__Required action__.
When you reach the line containing "<source format=gbr>" in the data below, begin returning lines exactly as written, and stop once the line containing "G04 Gerber Fmt" has been returned.

<<<<

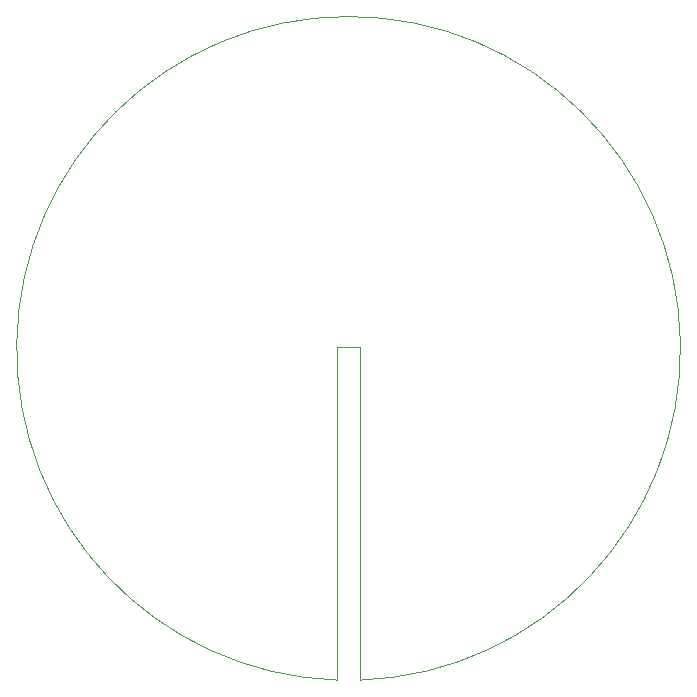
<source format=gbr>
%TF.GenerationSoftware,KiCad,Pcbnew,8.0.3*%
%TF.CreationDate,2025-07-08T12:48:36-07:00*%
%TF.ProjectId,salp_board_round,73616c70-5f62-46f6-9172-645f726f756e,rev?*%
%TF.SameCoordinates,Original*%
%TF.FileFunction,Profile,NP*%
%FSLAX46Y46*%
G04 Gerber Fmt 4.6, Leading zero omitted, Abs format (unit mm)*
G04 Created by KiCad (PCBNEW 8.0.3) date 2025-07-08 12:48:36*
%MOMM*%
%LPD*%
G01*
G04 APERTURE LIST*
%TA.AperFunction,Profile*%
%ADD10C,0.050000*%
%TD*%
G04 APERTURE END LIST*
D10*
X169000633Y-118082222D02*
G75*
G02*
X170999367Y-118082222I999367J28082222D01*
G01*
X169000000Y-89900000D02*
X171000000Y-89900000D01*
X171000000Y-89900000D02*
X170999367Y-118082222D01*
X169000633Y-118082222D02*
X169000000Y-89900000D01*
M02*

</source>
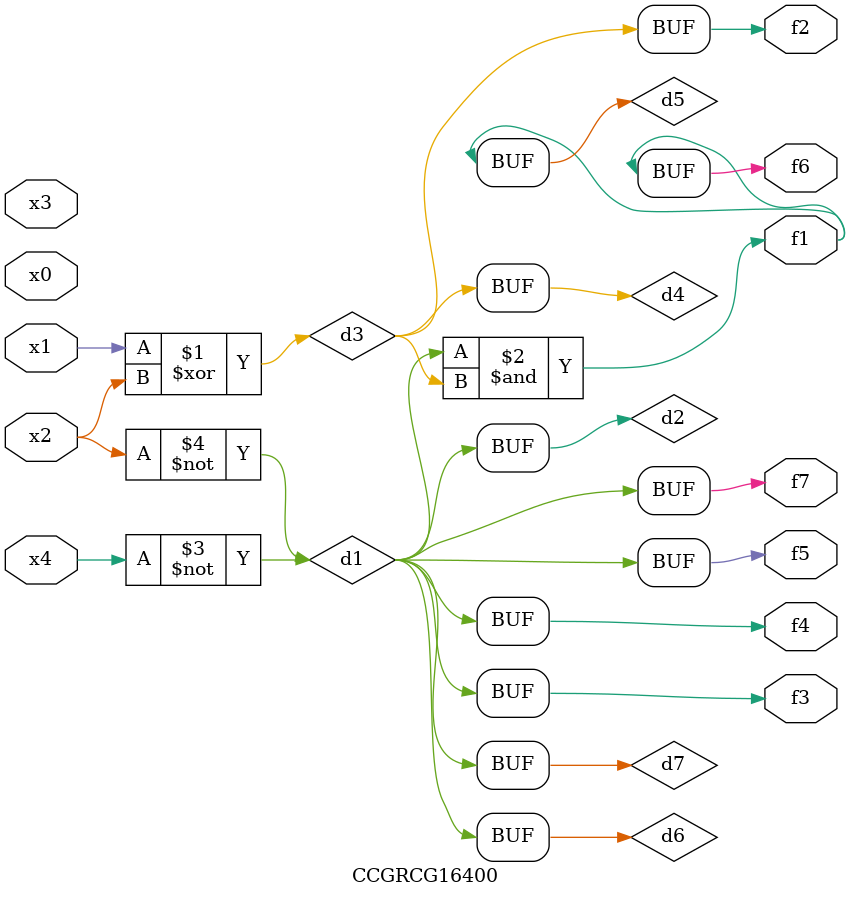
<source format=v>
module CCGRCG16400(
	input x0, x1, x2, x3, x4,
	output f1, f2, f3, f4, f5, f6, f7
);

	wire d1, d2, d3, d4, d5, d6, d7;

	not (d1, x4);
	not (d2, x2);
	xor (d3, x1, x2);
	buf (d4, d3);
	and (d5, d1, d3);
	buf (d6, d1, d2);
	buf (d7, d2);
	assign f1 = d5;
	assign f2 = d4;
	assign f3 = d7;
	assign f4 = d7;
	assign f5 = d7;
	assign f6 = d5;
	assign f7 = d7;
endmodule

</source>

>>>>
<<<<

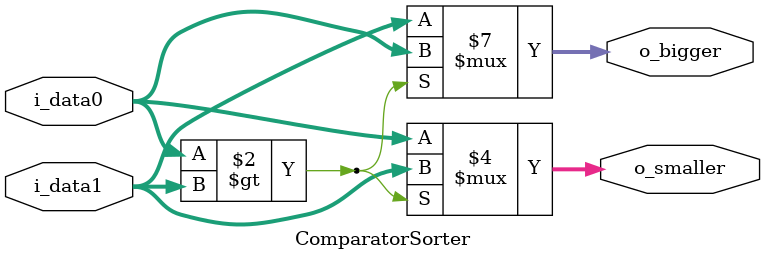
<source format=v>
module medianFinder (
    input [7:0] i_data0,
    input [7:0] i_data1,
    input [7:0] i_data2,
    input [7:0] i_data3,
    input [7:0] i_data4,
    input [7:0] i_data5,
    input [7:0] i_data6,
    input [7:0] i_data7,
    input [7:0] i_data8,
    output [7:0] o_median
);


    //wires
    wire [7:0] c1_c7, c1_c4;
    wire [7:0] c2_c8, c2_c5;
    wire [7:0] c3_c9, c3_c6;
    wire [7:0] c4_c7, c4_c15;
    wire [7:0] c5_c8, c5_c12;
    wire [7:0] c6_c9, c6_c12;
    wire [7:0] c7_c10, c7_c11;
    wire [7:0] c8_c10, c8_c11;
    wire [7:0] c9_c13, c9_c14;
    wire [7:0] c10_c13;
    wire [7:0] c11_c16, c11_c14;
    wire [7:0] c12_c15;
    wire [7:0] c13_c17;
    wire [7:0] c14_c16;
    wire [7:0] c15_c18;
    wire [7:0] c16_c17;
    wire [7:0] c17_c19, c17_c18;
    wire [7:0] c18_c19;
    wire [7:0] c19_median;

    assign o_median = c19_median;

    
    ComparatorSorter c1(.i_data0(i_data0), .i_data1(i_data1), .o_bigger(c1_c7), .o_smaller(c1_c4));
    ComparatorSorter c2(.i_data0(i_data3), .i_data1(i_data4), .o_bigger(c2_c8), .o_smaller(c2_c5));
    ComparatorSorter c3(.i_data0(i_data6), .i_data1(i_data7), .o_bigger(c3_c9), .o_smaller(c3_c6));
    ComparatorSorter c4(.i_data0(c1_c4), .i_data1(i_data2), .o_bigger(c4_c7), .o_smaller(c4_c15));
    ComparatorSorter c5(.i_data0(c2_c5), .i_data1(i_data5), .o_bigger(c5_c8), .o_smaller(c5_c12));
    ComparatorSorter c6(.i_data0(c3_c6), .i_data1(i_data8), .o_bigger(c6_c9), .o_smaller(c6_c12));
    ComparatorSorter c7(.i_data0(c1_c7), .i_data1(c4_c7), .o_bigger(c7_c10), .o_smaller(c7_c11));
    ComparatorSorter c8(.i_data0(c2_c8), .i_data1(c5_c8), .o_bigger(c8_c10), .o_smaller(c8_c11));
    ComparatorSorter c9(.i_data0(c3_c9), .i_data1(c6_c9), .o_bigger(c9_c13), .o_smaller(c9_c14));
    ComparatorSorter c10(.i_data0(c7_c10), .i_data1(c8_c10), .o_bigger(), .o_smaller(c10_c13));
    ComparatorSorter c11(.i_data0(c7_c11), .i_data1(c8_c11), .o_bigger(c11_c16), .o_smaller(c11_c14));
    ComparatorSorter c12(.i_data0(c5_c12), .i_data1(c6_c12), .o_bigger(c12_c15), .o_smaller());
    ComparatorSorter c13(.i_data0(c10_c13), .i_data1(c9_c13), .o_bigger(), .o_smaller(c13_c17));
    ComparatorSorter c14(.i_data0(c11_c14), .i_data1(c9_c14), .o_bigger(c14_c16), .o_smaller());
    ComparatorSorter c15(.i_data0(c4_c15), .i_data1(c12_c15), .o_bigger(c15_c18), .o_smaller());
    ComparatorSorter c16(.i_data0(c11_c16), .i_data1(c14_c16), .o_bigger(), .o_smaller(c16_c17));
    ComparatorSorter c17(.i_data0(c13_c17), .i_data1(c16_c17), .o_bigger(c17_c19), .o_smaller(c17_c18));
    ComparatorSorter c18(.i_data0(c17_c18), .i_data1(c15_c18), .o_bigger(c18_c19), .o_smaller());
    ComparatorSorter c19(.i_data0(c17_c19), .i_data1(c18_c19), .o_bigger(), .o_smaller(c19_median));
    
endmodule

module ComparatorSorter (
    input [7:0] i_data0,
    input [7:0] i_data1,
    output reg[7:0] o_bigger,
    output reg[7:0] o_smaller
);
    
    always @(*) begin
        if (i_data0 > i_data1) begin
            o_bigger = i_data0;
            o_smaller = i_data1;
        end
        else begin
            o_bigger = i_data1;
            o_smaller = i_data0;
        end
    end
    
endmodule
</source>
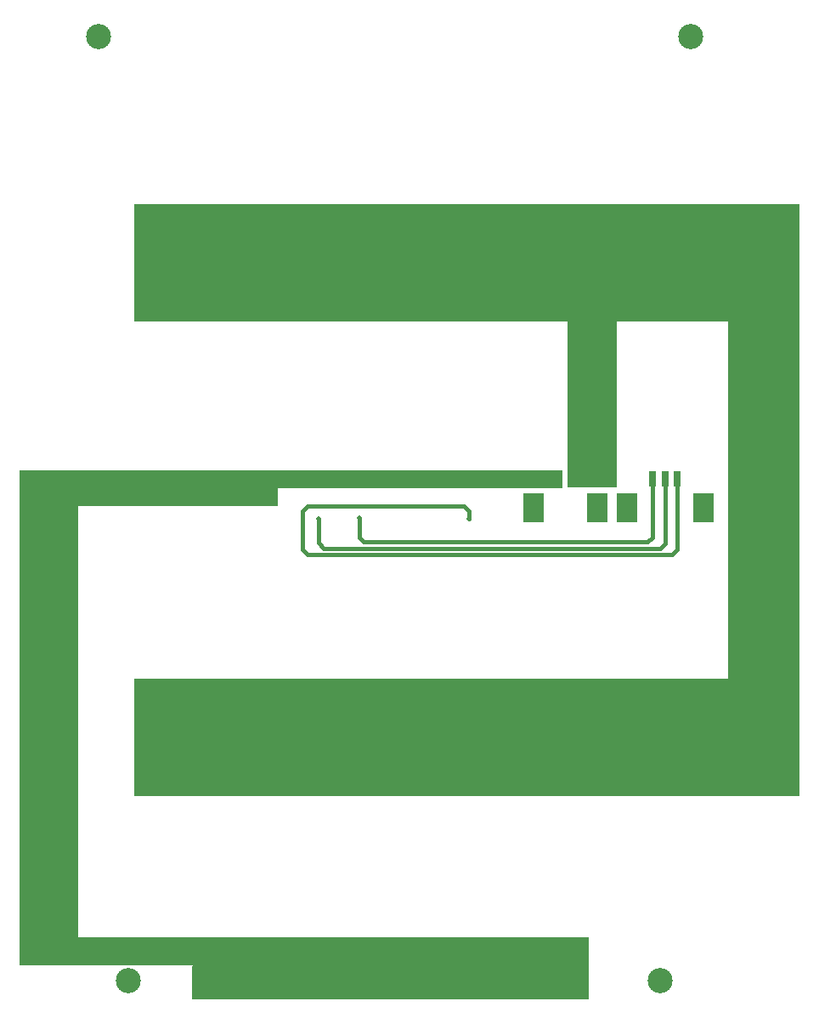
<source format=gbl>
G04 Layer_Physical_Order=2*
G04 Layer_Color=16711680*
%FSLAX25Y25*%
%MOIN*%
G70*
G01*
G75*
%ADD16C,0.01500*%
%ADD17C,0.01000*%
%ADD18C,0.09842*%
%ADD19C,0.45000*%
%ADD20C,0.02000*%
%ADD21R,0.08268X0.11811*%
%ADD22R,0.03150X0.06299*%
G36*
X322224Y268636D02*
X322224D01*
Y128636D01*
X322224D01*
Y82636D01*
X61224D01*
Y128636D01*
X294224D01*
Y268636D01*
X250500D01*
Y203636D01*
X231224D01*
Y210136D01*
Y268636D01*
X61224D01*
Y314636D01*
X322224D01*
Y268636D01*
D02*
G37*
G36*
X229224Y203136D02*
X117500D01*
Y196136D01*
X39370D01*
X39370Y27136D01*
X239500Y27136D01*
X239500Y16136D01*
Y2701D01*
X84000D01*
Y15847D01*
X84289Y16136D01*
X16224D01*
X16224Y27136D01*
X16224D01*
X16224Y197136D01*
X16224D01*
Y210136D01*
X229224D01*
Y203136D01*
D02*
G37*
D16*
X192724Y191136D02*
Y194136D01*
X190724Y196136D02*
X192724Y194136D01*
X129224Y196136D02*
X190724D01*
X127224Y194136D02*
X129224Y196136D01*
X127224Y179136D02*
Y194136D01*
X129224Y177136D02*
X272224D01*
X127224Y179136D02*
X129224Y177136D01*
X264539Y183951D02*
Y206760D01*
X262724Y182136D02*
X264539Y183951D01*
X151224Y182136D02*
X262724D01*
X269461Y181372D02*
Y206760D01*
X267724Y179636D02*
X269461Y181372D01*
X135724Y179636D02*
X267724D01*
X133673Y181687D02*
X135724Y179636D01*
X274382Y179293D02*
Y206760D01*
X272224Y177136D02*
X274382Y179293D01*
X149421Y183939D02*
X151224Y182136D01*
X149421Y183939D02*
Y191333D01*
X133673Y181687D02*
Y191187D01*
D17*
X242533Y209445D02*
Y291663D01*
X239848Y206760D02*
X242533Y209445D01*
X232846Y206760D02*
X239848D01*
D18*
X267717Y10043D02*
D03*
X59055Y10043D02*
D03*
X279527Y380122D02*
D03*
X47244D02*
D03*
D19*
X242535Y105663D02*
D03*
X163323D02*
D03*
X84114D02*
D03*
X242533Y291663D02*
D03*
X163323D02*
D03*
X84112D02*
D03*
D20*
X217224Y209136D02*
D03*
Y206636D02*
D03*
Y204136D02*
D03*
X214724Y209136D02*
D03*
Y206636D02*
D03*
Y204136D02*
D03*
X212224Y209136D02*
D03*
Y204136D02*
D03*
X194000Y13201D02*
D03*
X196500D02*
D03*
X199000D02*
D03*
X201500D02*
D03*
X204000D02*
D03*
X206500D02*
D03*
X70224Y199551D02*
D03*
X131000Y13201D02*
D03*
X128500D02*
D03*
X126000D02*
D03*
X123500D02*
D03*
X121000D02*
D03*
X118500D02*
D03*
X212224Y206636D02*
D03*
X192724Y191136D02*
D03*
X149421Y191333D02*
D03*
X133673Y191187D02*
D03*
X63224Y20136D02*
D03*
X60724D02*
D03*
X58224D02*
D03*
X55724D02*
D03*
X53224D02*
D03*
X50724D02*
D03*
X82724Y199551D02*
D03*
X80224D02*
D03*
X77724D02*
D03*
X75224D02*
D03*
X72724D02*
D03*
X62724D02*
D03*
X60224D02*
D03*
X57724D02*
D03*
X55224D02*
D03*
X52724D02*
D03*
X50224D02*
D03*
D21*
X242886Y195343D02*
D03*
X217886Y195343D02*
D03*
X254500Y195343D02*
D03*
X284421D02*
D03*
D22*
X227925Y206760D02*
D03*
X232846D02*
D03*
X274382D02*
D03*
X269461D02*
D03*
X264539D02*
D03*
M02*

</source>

>>>>

__Exercise output__.
<source format=gbr>
%TF.GenerationSoftware,KiCad,Pcbnew,8.0.3*%
%TF.CreationDate,2025-07-08T12:48:36-07:00*%
%TF.ProjectId,salp_board_round,73616c70-5f62-46f6-9172-645f726f756e,rev?*%
%TF.SameCoordinates,Original*%
%TF.FileFunction,Profile,NP*%
%FSLAX46Y46*%
G04 Gerber Fmt 4.6, Leading zero omitted, Abs format (unit mm)*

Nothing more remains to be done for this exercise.